Baykeeper recently opposed the environmentally-destructive Delta tunnels by submitting comments on the project’s revised environmental review documents. Our partners in this action include the Natural Resources Defense Council, The Bay Institute, Defenders of Wildlife, Pacific Coast Federation of Fishermen's Associations, and the Institute for Fisheries Resources.
The Sacramento-San Joaquin Delta flows to San Francisco Bay, and directly impacts the Bay’s health. The Delta provides a vital source of freshwater, and also carries pollution from upstream sources to the Bay.
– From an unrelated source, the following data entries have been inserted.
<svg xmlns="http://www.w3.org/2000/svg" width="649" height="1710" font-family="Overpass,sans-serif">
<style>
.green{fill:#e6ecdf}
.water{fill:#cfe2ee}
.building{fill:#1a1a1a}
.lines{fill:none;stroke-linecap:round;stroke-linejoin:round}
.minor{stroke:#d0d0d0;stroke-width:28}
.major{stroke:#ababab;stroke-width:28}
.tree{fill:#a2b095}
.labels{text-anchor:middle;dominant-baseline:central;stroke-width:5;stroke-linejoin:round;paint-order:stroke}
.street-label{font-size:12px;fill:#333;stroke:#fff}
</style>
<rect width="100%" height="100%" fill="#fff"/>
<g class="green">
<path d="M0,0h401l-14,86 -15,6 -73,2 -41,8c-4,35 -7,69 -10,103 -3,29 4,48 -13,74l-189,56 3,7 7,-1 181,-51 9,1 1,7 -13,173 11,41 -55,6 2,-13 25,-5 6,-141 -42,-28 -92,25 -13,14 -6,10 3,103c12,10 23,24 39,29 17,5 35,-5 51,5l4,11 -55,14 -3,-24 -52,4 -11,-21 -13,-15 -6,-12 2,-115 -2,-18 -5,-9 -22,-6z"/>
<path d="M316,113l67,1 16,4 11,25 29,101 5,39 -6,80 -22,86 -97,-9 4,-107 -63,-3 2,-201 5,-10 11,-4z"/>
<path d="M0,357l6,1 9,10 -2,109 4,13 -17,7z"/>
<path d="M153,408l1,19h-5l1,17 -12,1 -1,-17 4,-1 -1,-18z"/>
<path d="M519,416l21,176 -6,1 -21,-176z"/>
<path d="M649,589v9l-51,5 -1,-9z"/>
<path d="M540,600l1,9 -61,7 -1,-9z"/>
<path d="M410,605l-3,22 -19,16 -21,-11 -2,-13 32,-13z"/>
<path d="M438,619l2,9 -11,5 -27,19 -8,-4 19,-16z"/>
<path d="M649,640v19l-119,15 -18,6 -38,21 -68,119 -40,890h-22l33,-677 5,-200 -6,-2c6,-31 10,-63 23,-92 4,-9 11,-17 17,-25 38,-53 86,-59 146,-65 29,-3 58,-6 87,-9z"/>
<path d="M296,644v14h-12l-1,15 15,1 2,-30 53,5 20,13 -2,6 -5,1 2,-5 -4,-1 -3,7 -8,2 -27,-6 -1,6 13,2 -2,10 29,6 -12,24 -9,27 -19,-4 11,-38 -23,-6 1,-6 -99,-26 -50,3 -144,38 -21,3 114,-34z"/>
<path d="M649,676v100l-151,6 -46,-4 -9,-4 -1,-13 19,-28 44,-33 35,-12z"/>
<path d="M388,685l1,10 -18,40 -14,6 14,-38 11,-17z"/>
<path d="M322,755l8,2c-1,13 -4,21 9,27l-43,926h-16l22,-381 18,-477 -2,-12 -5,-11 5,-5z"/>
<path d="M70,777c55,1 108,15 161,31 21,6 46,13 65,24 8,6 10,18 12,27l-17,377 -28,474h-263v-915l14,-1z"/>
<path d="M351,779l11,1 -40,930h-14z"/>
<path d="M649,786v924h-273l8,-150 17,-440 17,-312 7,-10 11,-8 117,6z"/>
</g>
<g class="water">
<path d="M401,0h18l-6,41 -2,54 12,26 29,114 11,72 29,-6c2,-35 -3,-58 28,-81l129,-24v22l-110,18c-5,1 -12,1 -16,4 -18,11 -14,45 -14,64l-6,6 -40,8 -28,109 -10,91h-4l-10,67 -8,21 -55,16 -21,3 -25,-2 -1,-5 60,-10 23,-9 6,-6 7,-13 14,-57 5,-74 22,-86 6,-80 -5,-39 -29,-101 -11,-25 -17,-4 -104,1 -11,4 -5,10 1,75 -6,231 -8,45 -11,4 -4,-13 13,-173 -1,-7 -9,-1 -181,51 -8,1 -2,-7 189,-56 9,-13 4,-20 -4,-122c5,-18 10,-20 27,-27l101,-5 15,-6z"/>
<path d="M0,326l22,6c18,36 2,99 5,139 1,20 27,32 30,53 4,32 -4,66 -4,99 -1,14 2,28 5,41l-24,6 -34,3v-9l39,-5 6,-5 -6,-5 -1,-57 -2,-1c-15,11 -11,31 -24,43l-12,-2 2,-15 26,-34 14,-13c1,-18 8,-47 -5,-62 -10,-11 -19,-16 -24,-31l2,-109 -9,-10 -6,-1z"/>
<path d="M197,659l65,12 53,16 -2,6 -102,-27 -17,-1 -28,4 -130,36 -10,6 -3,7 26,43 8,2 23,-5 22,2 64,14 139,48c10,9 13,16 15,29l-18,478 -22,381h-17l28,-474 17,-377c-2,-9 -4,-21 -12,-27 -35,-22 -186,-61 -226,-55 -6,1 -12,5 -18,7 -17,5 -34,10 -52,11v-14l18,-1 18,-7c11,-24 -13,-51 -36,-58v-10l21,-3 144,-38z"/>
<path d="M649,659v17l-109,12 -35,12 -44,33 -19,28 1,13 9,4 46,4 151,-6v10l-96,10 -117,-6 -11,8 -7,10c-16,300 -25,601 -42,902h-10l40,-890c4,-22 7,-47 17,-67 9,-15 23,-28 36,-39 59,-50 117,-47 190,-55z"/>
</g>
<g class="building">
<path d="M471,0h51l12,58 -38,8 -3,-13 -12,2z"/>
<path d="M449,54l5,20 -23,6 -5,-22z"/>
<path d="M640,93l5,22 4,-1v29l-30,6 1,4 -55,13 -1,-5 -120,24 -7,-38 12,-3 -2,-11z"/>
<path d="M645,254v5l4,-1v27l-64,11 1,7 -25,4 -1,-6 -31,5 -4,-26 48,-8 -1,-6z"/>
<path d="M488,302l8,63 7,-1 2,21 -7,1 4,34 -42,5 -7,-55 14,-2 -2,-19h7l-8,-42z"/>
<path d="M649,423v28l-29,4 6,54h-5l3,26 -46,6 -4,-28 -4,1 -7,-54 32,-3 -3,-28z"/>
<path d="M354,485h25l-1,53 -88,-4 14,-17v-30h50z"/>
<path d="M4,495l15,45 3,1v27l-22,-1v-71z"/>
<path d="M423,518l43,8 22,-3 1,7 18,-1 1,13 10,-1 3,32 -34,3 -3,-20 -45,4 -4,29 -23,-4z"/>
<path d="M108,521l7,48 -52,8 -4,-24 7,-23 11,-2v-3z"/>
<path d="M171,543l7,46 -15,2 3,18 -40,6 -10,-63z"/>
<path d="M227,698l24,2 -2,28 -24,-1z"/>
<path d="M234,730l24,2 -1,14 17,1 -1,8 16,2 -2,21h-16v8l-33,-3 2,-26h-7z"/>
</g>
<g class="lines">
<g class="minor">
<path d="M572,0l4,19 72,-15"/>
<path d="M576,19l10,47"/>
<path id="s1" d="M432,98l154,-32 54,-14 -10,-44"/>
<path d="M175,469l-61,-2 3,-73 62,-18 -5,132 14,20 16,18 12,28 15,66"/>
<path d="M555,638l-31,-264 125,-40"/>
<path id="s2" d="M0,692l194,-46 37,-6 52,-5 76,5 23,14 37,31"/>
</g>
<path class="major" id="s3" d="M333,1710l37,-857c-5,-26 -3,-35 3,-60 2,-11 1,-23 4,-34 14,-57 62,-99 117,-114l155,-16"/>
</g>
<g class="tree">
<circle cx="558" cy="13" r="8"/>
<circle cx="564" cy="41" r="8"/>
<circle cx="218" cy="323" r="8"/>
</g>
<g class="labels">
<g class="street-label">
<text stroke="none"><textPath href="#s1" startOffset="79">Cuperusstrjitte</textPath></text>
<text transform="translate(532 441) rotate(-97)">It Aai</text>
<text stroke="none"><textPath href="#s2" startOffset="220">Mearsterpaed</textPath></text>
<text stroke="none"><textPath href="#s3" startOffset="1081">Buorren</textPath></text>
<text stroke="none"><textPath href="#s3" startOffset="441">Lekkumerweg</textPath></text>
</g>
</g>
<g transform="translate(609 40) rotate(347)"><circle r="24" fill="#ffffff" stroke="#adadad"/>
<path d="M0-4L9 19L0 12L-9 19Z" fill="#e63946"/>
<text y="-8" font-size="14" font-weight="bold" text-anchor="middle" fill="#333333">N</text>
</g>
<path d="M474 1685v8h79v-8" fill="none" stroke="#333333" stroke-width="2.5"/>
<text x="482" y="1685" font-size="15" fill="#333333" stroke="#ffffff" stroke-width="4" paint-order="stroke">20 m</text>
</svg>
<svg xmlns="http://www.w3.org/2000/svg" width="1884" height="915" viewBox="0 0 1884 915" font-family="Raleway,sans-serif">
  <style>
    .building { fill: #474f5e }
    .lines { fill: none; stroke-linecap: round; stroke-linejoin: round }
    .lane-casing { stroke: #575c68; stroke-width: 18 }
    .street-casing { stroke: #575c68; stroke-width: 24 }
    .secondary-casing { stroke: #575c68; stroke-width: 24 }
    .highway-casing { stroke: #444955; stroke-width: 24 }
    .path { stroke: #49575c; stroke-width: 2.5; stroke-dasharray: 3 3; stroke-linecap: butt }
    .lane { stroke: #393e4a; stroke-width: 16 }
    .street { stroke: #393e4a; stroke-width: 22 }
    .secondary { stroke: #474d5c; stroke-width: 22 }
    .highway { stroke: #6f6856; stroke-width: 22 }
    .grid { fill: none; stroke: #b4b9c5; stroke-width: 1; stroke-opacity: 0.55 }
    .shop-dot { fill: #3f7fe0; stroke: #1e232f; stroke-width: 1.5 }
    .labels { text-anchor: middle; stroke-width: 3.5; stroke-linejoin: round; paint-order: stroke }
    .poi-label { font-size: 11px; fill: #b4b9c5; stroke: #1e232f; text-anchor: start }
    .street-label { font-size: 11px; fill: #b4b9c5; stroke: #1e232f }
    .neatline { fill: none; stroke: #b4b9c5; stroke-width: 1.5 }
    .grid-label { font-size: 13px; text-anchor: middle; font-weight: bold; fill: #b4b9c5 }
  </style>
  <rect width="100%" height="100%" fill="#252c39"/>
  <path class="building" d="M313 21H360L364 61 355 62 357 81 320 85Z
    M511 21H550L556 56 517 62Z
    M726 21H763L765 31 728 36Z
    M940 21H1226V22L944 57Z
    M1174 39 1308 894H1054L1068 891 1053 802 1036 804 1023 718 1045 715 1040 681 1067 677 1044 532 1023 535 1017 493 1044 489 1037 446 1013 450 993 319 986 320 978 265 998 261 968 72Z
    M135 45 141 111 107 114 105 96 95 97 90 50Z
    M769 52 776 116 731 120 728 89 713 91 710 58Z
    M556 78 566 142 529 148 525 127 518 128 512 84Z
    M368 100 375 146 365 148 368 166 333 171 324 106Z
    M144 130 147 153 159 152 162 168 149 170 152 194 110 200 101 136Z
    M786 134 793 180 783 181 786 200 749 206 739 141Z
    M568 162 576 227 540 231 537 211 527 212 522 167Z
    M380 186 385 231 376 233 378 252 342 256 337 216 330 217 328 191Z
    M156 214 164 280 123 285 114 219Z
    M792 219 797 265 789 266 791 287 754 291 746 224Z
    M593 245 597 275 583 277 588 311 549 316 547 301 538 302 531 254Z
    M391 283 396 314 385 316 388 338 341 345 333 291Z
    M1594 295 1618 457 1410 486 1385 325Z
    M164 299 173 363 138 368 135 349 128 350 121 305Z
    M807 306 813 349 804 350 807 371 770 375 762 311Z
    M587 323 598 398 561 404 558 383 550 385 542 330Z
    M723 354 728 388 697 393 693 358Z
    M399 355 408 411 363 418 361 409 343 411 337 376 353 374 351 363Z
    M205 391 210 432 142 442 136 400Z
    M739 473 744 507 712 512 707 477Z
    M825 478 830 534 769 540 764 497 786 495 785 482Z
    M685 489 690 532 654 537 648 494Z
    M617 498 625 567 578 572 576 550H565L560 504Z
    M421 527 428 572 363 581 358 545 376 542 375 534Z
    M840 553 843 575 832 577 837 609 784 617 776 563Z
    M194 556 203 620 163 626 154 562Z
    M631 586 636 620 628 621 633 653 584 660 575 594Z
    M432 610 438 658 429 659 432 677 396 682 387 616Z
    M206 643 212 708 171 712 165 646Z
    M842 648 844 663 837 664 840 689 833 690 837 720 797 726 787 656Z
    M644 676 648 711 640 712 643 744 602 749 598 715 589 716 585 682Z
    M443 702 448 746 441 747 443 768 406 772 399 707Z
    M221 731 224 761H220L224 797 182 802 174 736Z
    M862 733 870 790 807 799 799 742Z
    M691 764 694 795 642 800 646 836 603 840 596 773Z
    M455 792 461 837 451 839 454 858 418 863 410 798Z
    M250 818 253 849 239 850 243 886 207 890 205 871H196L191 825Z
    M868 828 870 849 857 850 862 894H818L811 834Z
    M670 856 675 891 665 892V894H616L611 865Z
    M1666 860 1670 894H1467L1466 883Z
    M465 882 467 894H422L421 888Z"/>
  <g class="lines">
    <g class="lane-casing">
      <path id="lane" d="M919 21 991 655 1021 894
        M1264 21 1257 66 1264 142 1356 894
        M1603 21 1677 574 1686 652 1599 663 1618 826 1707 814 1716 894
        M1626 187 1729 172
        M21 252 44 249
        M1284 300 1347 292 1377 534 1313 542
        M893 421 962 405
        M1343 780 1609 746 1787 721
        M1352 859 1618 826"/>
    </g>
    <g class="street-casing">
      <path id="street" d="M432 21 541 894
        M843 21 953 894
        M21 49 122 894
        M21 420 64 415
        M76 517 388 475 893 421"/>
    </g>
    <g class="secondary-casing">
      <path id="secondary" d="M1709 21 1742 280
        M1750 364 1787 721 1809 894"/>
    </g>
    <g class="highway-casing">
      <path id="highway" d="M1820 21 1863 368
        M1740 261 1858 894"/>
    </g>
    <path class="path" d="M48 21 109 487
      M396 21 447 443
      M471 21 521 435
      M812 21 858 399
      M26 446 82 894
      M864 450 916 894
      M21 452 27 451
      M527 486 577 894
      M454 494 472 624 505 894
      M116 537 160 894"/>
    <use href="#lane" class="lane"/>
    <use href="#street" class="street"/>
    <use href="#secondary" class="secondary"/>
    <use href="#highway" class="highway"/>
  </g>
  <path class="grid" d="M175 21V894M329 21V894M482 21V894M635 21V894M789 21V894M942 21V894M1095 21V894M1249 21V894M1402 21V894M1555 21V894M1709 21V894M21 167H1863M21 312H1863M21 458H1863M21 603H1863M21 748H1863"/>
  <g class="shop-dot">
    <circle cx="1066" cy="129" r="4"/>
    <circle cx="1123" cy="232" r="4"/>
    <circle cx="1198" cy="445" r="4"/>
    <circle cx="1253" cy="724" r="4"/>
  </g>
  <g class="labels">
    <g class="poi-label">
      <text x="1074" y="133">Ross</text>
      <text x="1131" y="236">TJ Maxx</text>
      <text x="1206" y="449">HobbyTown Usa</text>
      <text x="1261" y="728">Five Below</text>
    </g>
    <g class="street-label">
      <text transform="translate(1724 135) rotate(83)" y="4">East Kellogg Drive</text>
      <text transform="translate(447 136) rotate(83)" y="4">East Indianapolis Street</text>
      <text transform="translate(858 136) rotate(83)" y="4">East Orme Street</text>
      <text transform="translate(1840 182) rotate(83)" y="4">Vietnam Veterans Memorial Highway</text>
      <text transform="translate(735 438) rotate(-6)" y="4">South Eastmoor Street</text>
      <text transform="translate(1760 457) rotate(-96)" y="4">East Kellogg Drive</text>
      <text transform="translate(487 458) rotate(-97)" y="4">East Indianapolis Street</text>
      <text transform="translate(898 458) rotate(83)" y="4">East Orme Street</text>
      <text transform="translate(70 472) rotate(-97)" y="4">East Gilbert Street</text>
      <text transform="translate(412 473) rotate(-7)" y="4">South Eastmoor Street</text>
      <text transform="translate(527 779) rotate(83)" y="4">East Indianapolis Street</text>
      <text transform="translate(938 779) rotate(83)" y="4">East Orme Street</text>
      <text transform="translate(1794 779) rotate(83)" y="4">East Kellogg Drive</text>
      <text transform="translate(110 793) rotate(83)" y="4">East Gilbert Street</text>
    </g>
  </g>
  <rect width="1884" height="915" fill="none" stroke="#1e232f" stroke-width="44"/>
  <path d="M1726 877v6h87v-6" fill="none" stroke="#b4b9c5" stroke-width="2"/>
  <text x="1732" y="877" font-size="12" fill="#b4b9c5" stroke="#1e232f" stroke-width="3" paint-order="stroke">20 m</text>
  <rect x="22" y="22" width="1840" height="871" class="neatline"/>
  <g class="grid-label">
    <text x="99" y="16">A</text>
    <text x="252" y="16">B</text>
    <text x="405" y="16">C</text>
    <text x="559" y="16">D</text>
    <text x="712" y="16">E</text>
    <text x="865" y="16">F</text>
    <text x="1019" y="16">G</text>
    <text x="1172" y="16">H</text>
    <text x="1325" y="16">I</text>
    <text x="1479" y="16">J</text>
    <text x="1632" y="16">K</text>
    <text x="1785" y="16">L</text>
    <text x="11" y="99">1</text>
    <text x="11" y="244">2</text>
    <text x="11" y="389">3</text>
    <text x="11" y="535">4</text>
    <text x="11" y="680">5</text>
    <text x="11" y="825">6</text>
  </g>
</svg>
There is broad scientific agreement that so much freshwater is already being diverted from the Bay-Delta estuary that there’s not enough to protect the ecosystem and many fish species that depend on it.
Despite the harm water diversions already cause, the revised environmental review documents don’t consider the ways that the California Water Fix would worsen problems in the Bay and Delta.
Sending Sacramento River water through two massive tunnels to the Central Valley and Southern California would starve the Delta and Bay of adequate freshwater for decades to come.
The resulting harm to the Bay and Delta would be severe. Toxic algae would increase in both the Bay and Delta, fewer salmon would survive, several species of native fish would go extinct, and concentrations of pollutants like mercury and selenium would go up. These impacts will be made even worse due to global climate change, which is expected to reduce freshwater from the Sierra snowpack and cause sea level rise that will push salt water further upstream.
Baykeeper has opposed the Delta tunnels project, formerly known as the Bay Delta Conservation Plan, since it was first proposed. Along with our partners, we will continue to stand against the costly tunnels. Instead, California needs to increase freshwater flows to the Delta and Bay, and to restore and protect the Bay and Delta wildlife and ecosystem.